En revanche, nous assurons malgré tout un accompagnement jusqu’à la livraison afin de nous assurer de la qualité d’exécution et de la fidélité du résultat vs notre concept initial.

T. M : Le temps accordé à un projet (toutes catégories et secteurs confondus) a-t-il changé depuis le début de votre carrière ? Comment vivez-vous ces changements (s’il y en a) ?

F. M : Cela dépend vraiment de la typologie de projet, de sa taille, des enjeux pour la maîtrise d’ouvrage, de son aspect politique, de sa complexité. Mise à part les projets de territoire, le reste des projets demandent à toujours aller plus vite. Cependant, parfois il est possible qu’il y ait une pause dans le projet car la conjoncture actuelle ne permet pas toujours de trouver les solutions les plus adaptées au départ : problématiques liées au coût de constructions / pénurie matériaux / problématiques de programmations liées à des usages qui ne sont plus les mêmes qu’avant ou après COVID par exemple.
On est dans un monde où il faut aller vite... Parfois au détriment de la création ou du projet.

T. M : Auriez-vous un exemple de projet « réussi » et un exemple de projet « raté » à vos yeux, en dehors des critères marchands, c’est-à-dire qu’ils aient ou pas entraîné la satisfaction du commanditaire ? Quels sont, selon vous, les critères de réussite ou d’échec d’un projet ?

F. M : Un projet réussi : « Huawei Flagship Shenzhen ». Le premier projet complet de l’agence. Architecture / design où on a réussi à obtenir une image finale quasiment identique à la 3D que nous avions présenté 2 ans plus tôt. Il n’y a pas véritablement de projet raté à l’agence, car il est toujours possible d’y apporter des améliorations.

Pour un projet réussi, il faut qu’il réponde :

- aux enjeux de la maîtrise d’ouvrage (budget / délai / marque etc.)

- aux utilisateurs / usagers ou clients (parcours / usages / accessibilité etc.)

- À un enjeu de rentabilité pour le concepteur (temps passé sur le sujet)

- À des enjeux climatiques qui sont quasiment inévitables aujourd’hui... et tant mieux!

- Il faut que le projet vieillisse bien dans le temps. Qu’il ne soit pas juste l’objet d’un phénomène de mode (choix des matériaux, intemporalité etc.)
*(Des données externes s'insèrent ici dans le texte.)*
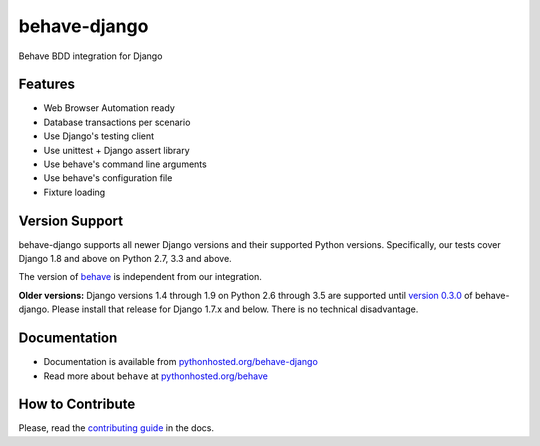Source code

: behave-django |latest-version|
==============================

|build-status| |health| |python-support| |downloads| |license| |gitter|

Behave BDD integration for Django

.. features-marker

Features
--------

-  Web Browser Automation ready
-  Database transactions per scenario
-  Use Django's testing client
-  Use unittest + Django assert library
-  Use behave's command line arguments
-  Use behave's configuration file
-  Fixture loading

.. support-marker

Version Support
---------------

behave-django supports all newer Django versions and their supported Python
versions.  Specifically, our tests cover Django 1.8 and above on Python 2.7,
3.3 and above.

The version of `behave`_ is independent from our integration.

**Older versions:** Django versions 1.4 through 1.9 on Python 2.6 through 3.5
are supported until `version 0.3.0`_ of behave-django.  Please install that
release for Django 1.7.x and below.  There is no technical disadvantage.

.. docs-marker

Documentation
-------------

-  Documentation is available from `pythonhosted.org/behave-django`_
-  Read more about ``behave`` at `pythonhosted.org/behave`_

.. contribute-marker

How to Contribute
-----------------

Please, read the `contributing guide`_ in the docs.

.. references-marker


.. _version 0.3.0: https://pypi.python.org/pypi/behave-django/0.3.0
.. _behave: https://pypi.python.org/pypi/behave
.. _pythonhosted.org/behave-django: https://pythonhosted.org/behave-django/
.. _pythonhosted.org/behave: http://pythonhosted.org/behave/
.. _contributing guide: https://pythonhosted.org/behave-django/contribute.html
.. |latest-version| image:: https://img.shields.io/pypi/v/behave-django.svg
    :target: https://pypi.python.org/pypi/behave-django/
    :alt: Latest version
.. |build-status| image:: https://img.shields.io/travis/behave/behave-django/master.svg
    :target: https://travis-ci.org/behave/behave-django
    :alt: Build status
.. |health| image:: https://landscape.io/github/behave/behave-django/master/landscape.svg?style=flat
    :target: https://landscape.io/github/behave/behave-django/master
    :alt: Code health
.. |python-support| image:: https://img.shields.io/pypi/pyversions/behave-django.svg
   :target: https://pypi.python.org/pypi/behave-django
   :alt: Python versions
.. |downloads| image:: https://img.shields.io/pypi/dm/behave-django.svg
    :target: https://pypi.python.org/pypi/behave-django/
    :alt: Monthly downloads
.. |license| image:: https://img.shields.io/pypi/l/behave-django.svg
    :target: https://github.com/behave/behave-django/blob/master/LICENSE
    :alt: Software license
.. |gitter| image:: https://badges.gitter.im/behave/behave-django.svg
   :alt: Gitter chat room
   :target: https://gitter.im/behave/behave-django
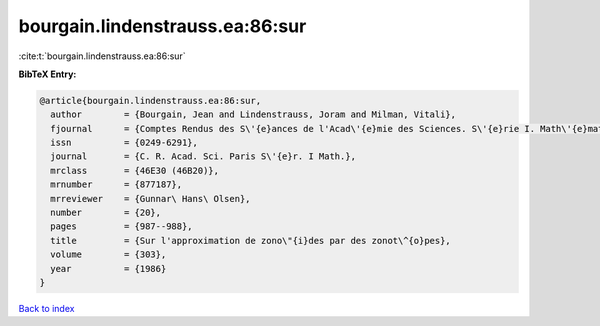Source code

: bourgain.lindenstrauss.ea:86:sur
================================

:cite:t:`bourgain.lindenstrauss.ea:86:sur`

**BibTeX Entry:**

.. code-block:: bibtex

   @article{bourgain.lindenstrauss.ea:86:sur,
     author        = {Bourgain, Jean and Lindenstrauss, Joram and Milman, Vitali},
     fjournal      = {Comptes Rendus des S\'{e}ances de l'Acad\'{e}mie des Sciences. S\'{e}rie I. Math\'{e}matique},
     issn          = {0249-6291},
     journal       = {C. R. Acad. Sci. Paris S\'{e}r. I Math.},
     mrclass       = {46E30 (46B20)},
     mrnumber      = {877187},
     mrreviewer    = {Gunnar\ Hans\ Olsen},
     number        = {20},
     pages         = {987--988},
     title         = {Sur l'approximation de zono\"{i}des par des zonot\^{o}pes},
     volume        = {303},
     year          = {1986}
   }

`Back to index <../By-Cite-Keys.rst>`_
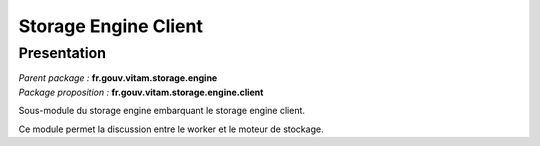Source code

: Storage Engine Client
#####################

Presentation
************

|  *Parent package :* **fr.gouv.vitam.storage.engine**
|  *Package proposition :* **fr.gouv.vitam.storage.engine.client**

Sous-module du storage engine embarquant le storage engine client.

Ce module permet la discussion entre le worker et le moteur de stockage.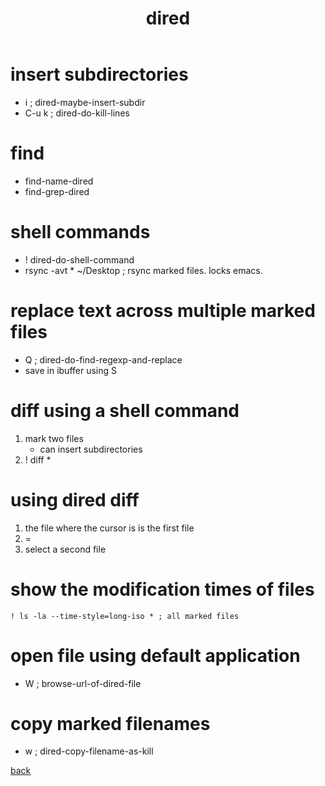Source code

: #+title: dired
#+options: ^:nil num:nil author:nil email:nil creator:nil timestamp:nil toc:t


* insert subdirectories
  
- i     ; dired-maybe-insert-subdir
- C-u k ; dired-do-kill-lines

* find
 
  - find-name-dired
  - find-grep-dired

* shell commands

- ! dired-do-shell-command
- rsync -avt * ~/Desktop ; rsync marked files. locks emacs.

* replace text across multiple marked files

- Q ; dired-do-find-regexp-and-replace
- save in ibuffer using S

* diff using a shell command

1) mark two files
   - can insert subdirectories
2) ! diff *

* using dired diff

1) the file where the cursor is is the first file
2) = 
3) select a second file

* show the modification times of files

#+BEGIN_EXAMPLE
  ! ls -la --time-style=long-iso * ; all marked files
#+END_EXAMPLE

* open file using default application

- W ; browse-url-of-dired-file

* copy marked filenames

- w ; dired-copy-filename-as-kill

[[../guides.html][back]]
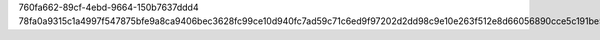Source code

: 760fa662-89cf-4ebd-9664-150b7637ddd4
78fa0a9315c1a4997f547875bfe9a8ca9406bec3628fc99ce10d940fc7ad59c71c6ed9f97202d2dd98c9e10e263f512e8d66056890cce5c191be51c11d417726
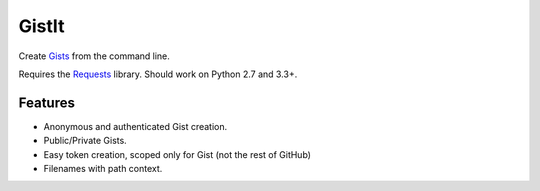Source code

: GistIt
######

Create Gists_ from the command line.

Requires the Requests_ library. Should work on Python 2.7 and 3.3+.

.. _Gists: https://gist.github.com/
.. _Requests: http://docs.python-requests.org/


Features
========

-   Anonymous and authenticated Gist creation.
-   Public/Private Gists.
-   Easy token creation, scoped only for Gist (not the rest of GitHub)
-   Filenames with path context.
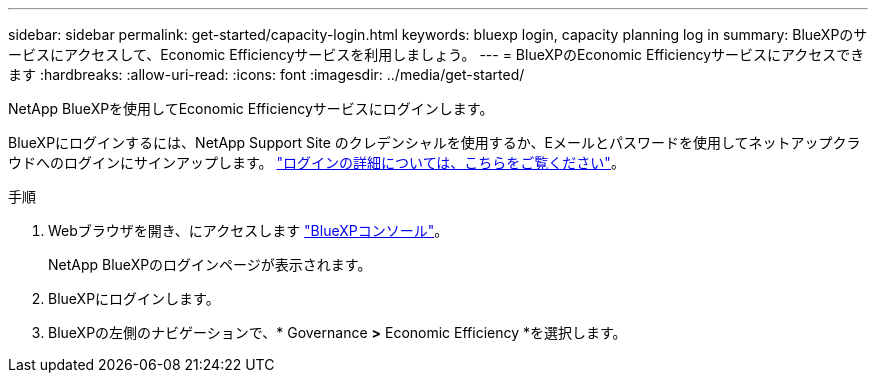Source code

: ---
sidebar: sidebar 
permalink: get-started/capacity-login.html 
keywords: bluexp login, capacity planning log in 
summary: BlueXPのサービスにアクセスして、Economic Efficiencyサービスを利用しましょう。 
---
= BlueXPのEconomic Efficiencyサービスにアクセスできます
:hardbreaks:
:allow-uri-read: 
:icons: font
:imagesdir: ../media/get-started/


[role="lead"]
NetApp BlueXPを使用してEconomic Efficiencyサービスにログインします。

BlueXPにログインするには、NetApp Support Site のクレデンシャルを使用するか、Eメールとパスワードを使用してネットアップクラウドへのログインにサインアップします。 https://docs.netapp.com/us-en/cloud-manager-setup-admin/task-logging-in.html["ログインの詳細については、こちらをご覧ください"^]。

.手順
. Webブラウザを開き、にアクセスします https://console.bluexp.netapp.com/["BlueXPコンソール"^]。
+
NetApp BlueXPのログインページが表示されます。

. BlueXPにログインします。
. BlueXPの左側のナビゲーションで、* Governance *>* Economic Efficiency *を選択します。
T. M : Que faudrait-il changer dans la formation et/ou dans l’exercice du métier pour améliorer les projets du point de vue des concepteurs et des utilisateurs ?

F. M : Il faudrait déjà commencer par augmenter la durée des stages passés en entreprise. Obliger un stage à l’étranger car nous avons beaucoup à apprendre des autres cultures. Un usager chinois ne va pas forcément parcourir ou vivre le lieu de la même manière. Il faudrait aussi pouvoir être plus régulièrement en lien avec des professionnels (qu’ils soient clients ou designers). Enfin, un court stage chez un fabricant / artisan / entreprise de BTP ou autre permettrait de comprendre aussi leurs enjeux et leurs problématiques.


  1. Théa Mirault est étudiante en Master 2 « Design, Arts, Médias », Paris 1 Panthéon-Sorbonne, 2022-2023.